Il consorzio (ICIJ) ha pubblicato documenti e prove di decenni di operazioni commerciali e finanziarie tese a comprare proprietà immobiliari, aziende e asset fuori dal paese per nasconderlo alle autorità fiscali e ai magistrati del paese.

Per anni Sanangol, la compagnia petrolifera statale presieduta da Isabel Dos Santos, ha ricevuto da parte del governo contratti pubblici, licenze in ambito di telecomunicazione, diritti per l’estrazione di diamanti e agevolazioni fiscali.

Non solo. I documenti dimostrano che l’impero della donna più ricca d’Africa comprende un arcipelago di 400 imprese ubicate in 41 paesi, delle quali 94 in località offshore. Queste hanno ottenuto, nel corso del governo di Josè Eduardo Dos Santos, innumerevoli contratti di consulenza, prestiti e appalti per miliardi di dollari dal governo angolano.

Con l’elezione del nuovo presidente nel 2017, Isabel Dos Santos ha perso l’incarico e prima di andare via ha trasferito 38mln di dollari in una associata di Dubai.

Dos Santos ha definito le accuse nei suoi confronti e del marito persecuzioni politiche dovute al cambio di governo nel paese.

L’inchiesta dell’ICIJ ha dimostrato che le élite del continente africano sanno come gestire le regole del mercato finanziario globalizzato: si servono di grandi società di revisione e di grandi banche occidentali.
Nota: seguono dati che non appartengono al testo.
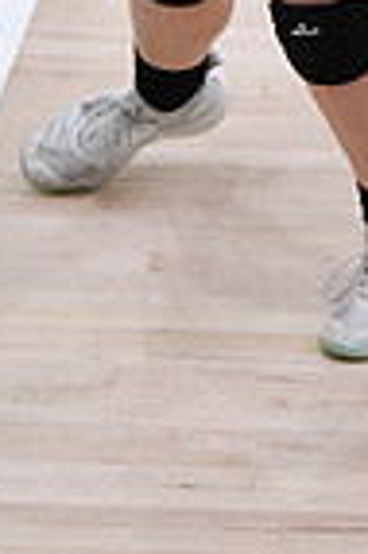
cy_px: -558
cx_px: 354
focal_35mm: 761
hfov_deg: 1.8
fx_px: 11697
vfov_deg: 2.7
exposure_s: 1/1250
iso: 6400
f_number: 3.2
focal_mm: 125
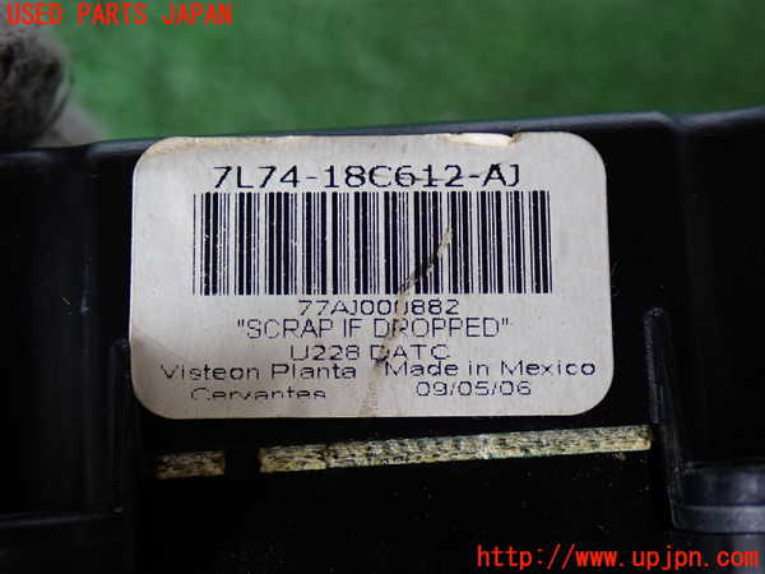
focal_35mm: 58
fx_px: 1282
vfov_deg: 25.2
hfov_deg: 33.2
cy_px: 287
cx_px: 382
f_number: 3.5
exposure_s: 1/60
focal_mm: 10.35
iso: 250
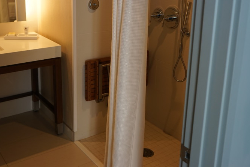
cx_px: 103
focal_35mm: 43
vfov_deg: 30.6
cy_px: 39
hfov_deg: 45.2
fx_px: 299
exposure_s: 1/160
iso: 500
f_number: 4
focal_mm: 28
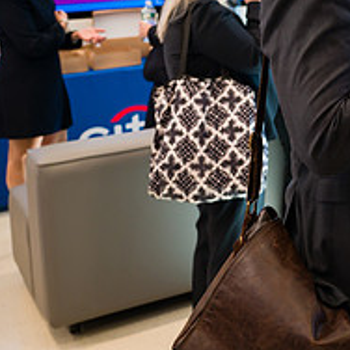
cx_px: 519
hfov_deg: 20.4
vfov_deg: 22.9
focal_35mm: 73
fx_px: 835
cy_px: 11
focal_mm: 27.5
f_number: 3.2
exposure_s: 1/200
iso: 500
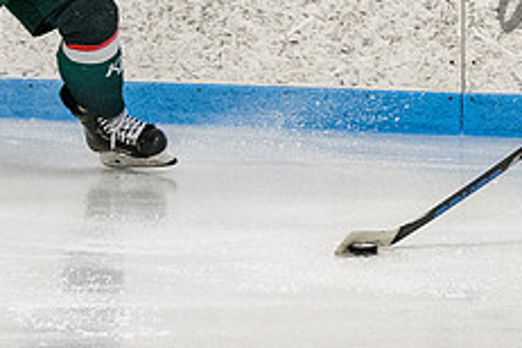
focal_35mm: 641
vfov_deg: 2.1
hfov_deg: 3.2
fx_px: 9294
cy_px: -30
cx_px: 584
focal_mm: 105
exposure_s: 1/800
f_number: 3.5
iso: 2500
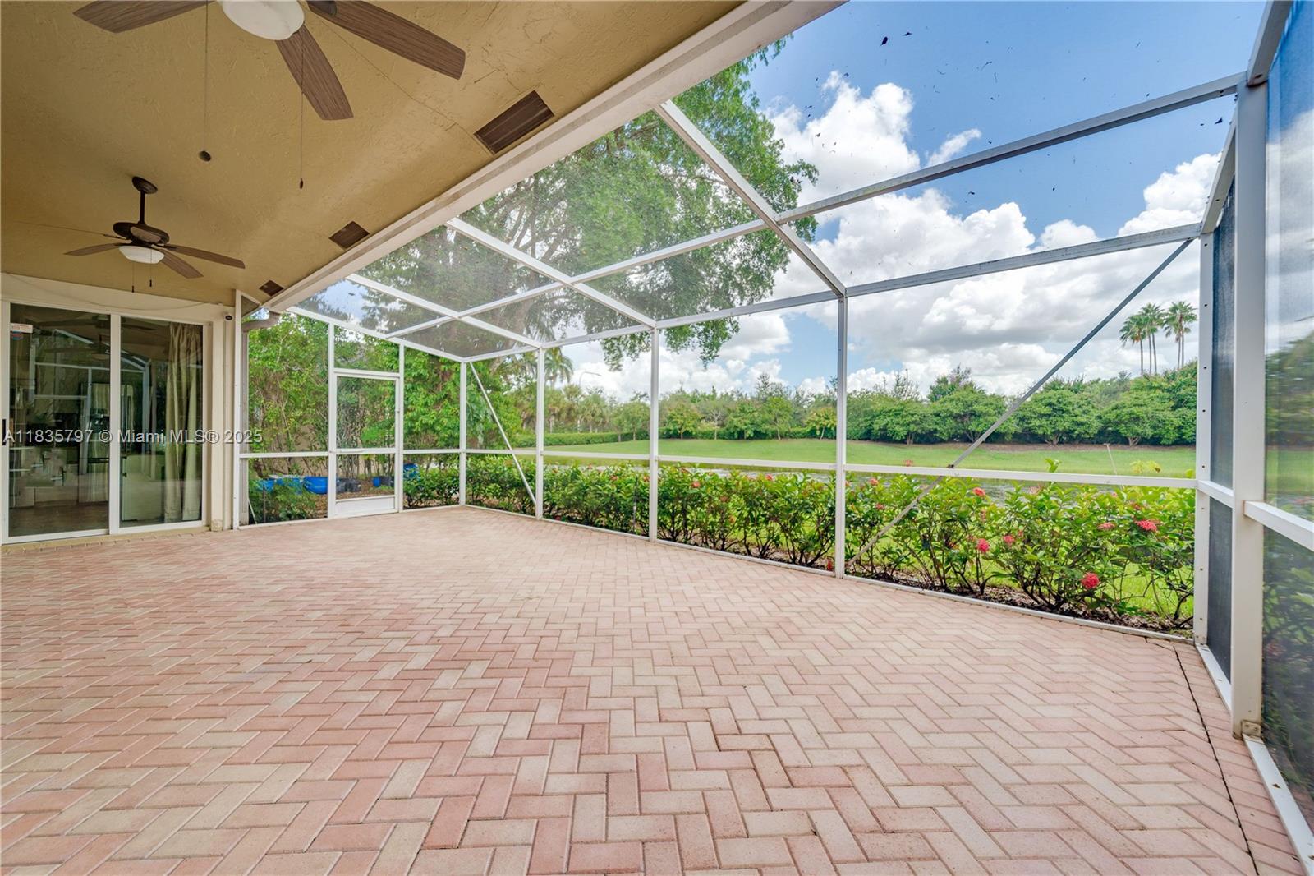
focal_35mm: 14
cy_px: 438
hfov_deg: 104.3
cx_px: 657
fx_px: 511
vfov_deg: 81.2
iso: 100
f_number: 8
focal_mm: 14
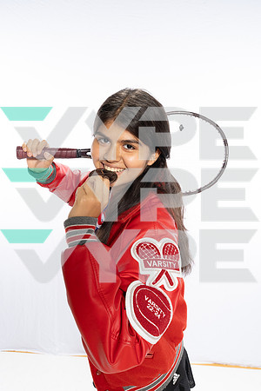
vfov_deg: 61.9
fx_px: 326
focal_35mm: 30
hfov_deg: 43.6
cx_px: 130
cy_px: 196
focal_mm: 30
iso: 1250
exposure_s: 1/250
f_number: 11
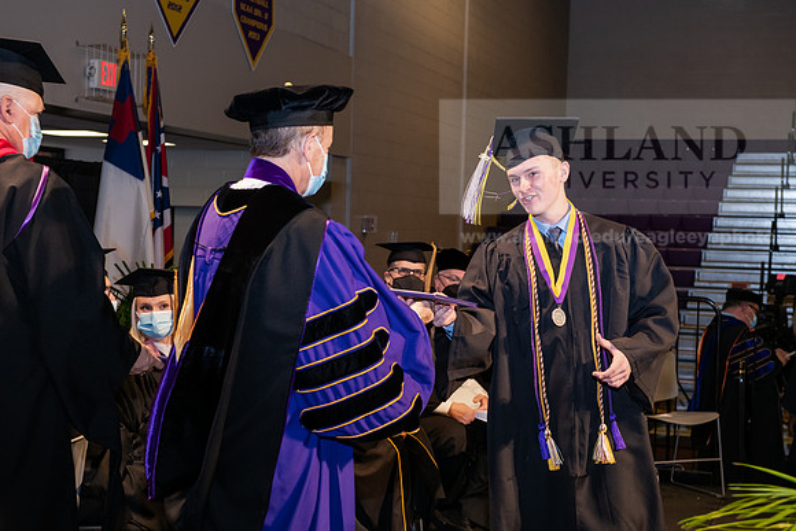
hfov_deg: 32.4
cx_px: 398
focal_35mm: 62
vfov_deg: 21.9
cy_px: 266
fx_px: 1371
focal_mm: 62
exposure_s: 1/200
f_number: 6.3
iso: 1600
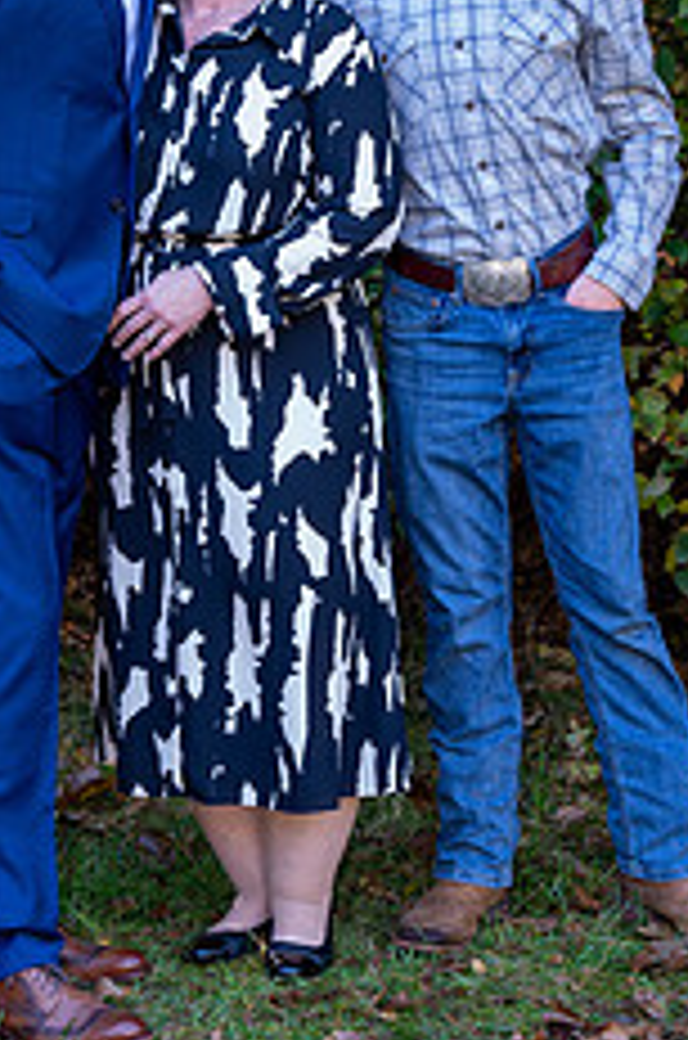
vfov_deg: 17.2
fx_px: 3427
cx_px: 164
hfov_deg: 11.4
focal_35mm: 119
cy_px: 446
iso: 720
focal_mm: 61
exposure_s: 1/60
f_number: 6
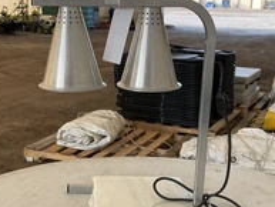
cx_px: 127
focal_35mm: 60
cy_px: 161
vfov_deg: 24.1
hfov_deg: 32.1
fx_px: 477
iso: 32
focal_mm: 3
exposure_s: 1/122
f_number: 1.8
Isabel Dos Santos ha saputo sfruttare con caparbietà la ricostruzione del paese a seguito della guerra civile (1975-2002) capitalizzando i proventi derivanti dalla vendita del petrolio e dalla quantità enorme di prestiti provenienti dalla Cina e dirottando immense fortune altrove, disperdendoli in innumerevoli rivoli difficilmente rintracciabili.